(Supplied data Opens)

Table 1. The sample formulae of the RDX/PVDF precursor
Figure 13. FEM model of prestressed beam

(Supplied data Closes)
(Supplied data Opens)

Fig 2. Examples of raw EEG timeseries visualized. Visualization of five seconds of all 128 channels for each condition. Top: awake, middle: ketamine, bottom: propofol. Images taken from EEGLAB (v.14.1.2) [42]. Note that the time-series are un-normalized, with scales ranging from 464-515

(Supplied data Closes)

# Task instructions:
Within the material above, copy exactly the lines from the line that holds "Table 1. The" up to and including the line that holds "Figure 13. FEM model of prestressed beam".

# Result:
Table 1. The sample formulae of the RDX/PVDF precursor
Figure 13. FEM model of prestressed beam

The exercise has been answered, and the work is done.